Alice Marble was one such spiriter, and she had the courage to stand up for what was right. In 1950, after several years of watching the USLTA deny Althea Gibson the opportunity to play in the U.S. National Championships (and all other USLTA tournaments) based on her race, Marble penned a vehement editorial that was published in the American Lawn Tennis Magazine in July, 1950.
In it, Marble stated that if Gibson was denied the right to compete in the U.S. National Championships "then there is an ineradicable mark against a game to which I have devoted most of my life, and I would be bitterly ashamed."
By the end of the summer, the 23-year-old Gibson would become the first African-American player, man or woman, to compete in a Grand Slam tournament.
Gibson had come a long way from her early days in Harlem, where she first took up tennis, to her formative years in the south where she honed her game (and finished her education) under the tutelage of Dr. Hubert Eaton and Dr. Robert Walter Johnson. In addition to learning the finer points of tennis, education, and etiquette, Gibson had to endure learning the finer points of living in the segregated south where degradation was more commonplace than goodwill.
It's easy to get bogged down in the facts -- where Gibson played, who taught her, what titles she won, and when she won her first Grand Slam -- and lose sight of the ethereal eloquence of Gibson's journey. But the true magic in her game, like the true blessings of freedom, should never be forgotten.
Those who love the game of tennis have always seen it as the ultimate metaphor for life, and in the case of Gibson's ascent in the 1950's this axiom was never more apparent. When one athlete can help to reverse a misguided mindset, we realize quickly that sports can be larger than life.
That is the power that Althea Gibson wielded, and with each winning stroke, eyes opened. Gibson believed herself to be apolitical, and while she was a believer in the civil rights movement, she was not interested in carrying a banner for the cause. She was less concerned with fashioning her god-given talent into an agent of change, and more concerned with winning tennis matches.
She did just that, and decisively. After taking several years to fully develop her skills, Gibson became the hands-down best female player in the world from 1956 to 1958. She became the first African-American woman to win a Grand Slam in 1956 when she won the French Open, then in 1957 she became the first African-American woman to win Wimbledon and the U.S. Open. She would repeat her Wimbledon and U.S. Open titles in 1958, and she added six Grand Slam doubles titles by the end of 1958 as well.
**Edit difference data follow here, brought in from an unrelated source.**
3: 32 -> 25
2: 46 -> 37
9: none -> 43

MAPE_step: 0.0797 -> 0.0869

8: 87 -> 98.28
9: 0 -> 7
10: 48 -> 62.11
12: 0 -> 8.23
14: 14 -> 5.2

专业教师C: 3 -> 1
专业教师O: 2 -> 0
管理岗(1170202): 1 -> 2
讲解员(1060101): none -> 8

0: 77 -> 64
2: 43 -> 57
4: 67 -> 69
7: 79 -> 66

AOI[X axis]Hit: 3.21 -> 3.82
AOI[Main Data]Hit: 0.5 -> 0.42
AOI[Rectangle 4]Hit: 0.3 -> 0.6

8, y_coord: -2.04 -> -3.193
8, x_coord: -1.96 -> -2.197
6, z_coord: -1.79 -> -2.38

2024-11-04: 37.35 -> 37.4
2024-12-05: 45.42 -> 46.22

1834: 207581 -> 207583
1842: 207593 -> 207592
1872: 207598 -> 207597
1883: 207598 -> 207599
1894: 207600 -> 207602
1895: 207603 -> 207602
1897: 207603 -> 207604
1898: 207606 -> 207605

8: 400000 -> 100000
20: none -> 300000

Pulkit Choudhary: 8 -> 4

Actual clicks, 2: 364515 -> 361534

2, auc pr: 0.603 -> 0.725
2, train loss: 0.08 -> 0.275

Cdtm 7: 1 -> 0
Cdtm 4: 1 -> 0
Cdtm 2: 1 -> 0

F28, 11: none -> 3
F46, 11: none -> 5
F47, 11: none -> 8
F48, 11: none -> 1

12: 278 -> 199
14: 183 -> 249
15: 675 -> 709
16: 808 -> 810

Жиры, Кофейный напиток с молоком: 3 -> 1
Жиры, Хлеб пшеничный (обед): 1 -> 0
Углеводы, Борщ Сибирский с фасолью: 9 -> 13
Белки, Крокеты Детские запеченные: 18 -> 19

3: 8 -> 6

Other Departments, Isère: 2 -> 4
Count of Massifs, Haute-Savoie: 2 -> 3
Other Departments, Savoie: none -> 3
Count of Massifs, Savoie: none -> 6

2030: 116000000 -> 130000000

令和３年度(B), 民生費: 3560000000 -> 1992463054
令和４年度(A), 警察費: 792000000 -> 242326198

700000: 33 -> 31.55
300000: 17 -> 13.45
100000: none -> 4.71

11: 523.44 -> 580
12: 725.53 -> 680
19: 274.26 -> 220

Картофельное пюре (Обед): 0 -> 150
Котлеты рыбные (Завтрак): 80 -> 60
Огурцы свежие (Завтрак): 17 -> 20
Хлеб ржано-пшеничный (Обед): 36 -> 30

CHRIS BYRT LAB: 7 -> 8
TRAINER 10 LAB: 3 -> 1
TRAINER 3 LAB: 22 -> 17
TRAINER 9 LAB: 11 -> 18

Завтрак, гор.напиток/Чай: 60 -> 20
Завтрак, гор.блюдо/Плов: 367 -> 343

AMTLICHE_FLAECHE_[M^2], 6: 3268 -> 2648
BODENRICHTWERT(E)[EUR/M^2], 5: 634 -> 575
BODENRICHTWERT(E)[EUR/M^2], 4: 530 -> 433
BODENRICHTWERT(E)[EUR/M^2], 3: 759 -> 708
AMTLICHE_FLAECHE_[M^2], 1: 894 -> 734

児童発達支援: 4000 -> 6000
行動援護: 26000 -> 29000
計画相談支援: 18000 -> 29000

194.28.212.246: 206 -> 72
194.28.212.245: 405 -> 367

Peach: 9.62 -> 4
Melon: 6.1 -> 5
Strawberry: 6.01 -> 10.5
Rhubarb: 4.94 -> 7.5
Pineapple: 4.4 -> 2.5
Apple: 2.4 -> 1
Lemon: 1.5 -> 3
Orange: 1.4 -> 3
Althea Gibson was an elixir for racism in tennis, America, and the world beyond. She was a necessary tonic that served to temper racial oppression in the middle of the 20th century.
How Americans could have fostered a such an antagonistic social climate in the first place, god only knew. But thanks to Gibson's exploits, the tide that had already begun to turn with Jackie Robinson's shattering of baseball's color barrier in 1947 had now flowed through tennis.
With her tall frame, easy power, and fierce competitive fire, Althea Gibson blessed the tennis world with her singular abilities on the court. Her goddess-like body was the perfect vehicle to inspire her faithful advocates to carry the vision of equality to the doorsteps of the oblivious.
Gibson, meanwhile, kept it simple. She did what any great tennis champion learns to do. She didn't overthink things -- she just played.
She played her way into the International Tennis Hall of Fame in 1971, and the world became enlightened in the process.